Fourth, he says: "The attackers must have legitimate authority sanctioned by the society they profess to represent. The unanimous vote of approval in the Security Council to eliminate Iraq's weapons of mass destruction can still be honored, but our announced goals are now to achieve regime change and to establish a Pax Americana in the region, perhaps occupying the ethnically divided country for as long as a decade. For these objectives, we do not have international authority." This is just nonsense. The right to wage war rests with the state, not with any super-national organization. The US and Israel are the primary targets of Saddam and his accomplices. Iraq's target is not likely to be the Security Council, so it is a matter of complete indifference to China or Cameroon whether Saddam abides by the cease-fire agreement. They should not therefore be seen as constituting the proper authority.

[Collected material]:
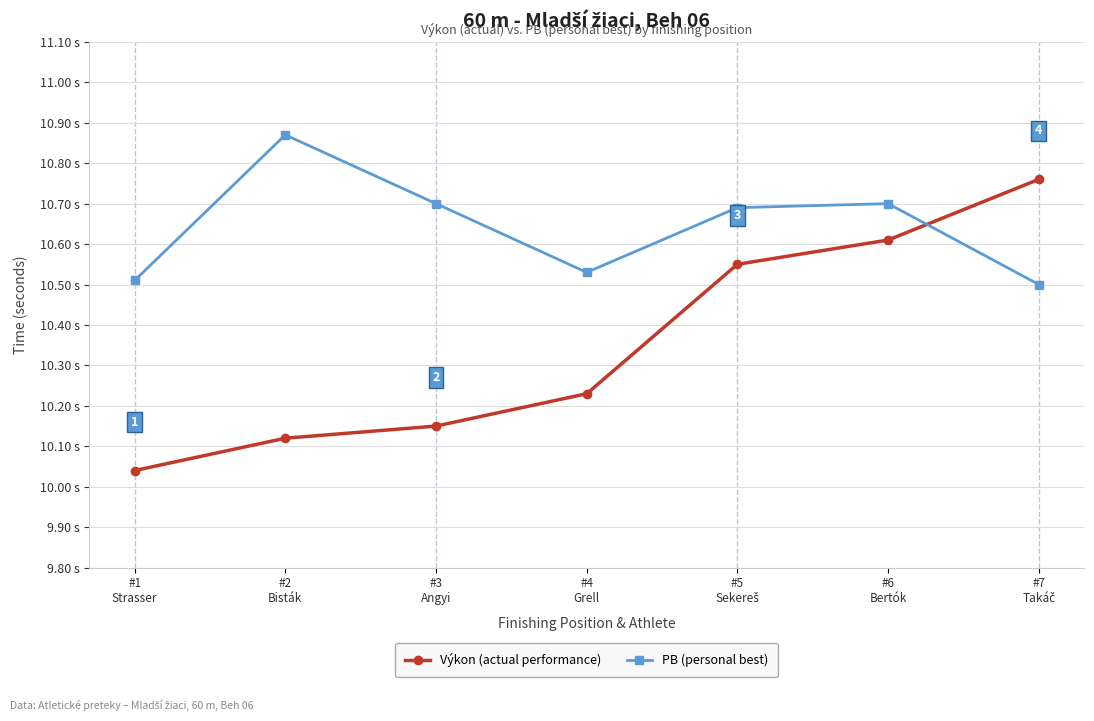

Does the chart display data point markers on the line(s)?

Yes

[Required work]:
**1.** In the passage on war against Iraq, why does the writer say China or Cameroon should not be seen as the proper authority? Answer in one to three sentences.
**2.** List every country named in the passage on war against Iraq.
**3.** Write the next few sentences of the passage on war against Iraq, picking up after its final sentence.

[Your responses]:
**1.** The writer holds that the right to wage war belongs to the state, not to a supranational body. The US and Israel, not the Security Council, are Saddam's primary targets, so it makes no difference to China or Cameroon whether he keeps the cease-fire agreement.

**2.** Iraq, the US, Israel, China, Cameroon

**3.**
Fifth, he says: "The peace it establishes must be a clear improvement over what exists. Although there are visions of peace and democracy in Iraq, it is quite possible that the aftermath of a military invasion will destabilize the region and prompt terrorists to further jeopardize our security at home." Carter seems to have invented this one, unless he means it as an elaboration of the proportionality test. In that case, the results, including the likely state of affairs after the war, is part of the evaluation of the damages of war in proportion to the seriousness of the cause. It is not a separate matter. We are not required to have perfect foresight of the results before acting. The mere existence of a possibility, without looking at its likelihood, should not serve to freeze us motionless. We already have terrorism going on -- if Carter has information that this is likely to worsen, he should share the evidence.
To paraphrase Chirac, Carter has missed a great opportunity to shut up. This piece is so preachy and poorly reasoned that it could only have appeared in the NY Times, or maybe the Boston Globe. Carter is an embarrassment to his country, but he could be the pride of the NYT's editorial staff. Maureen Dowd -- watch your back.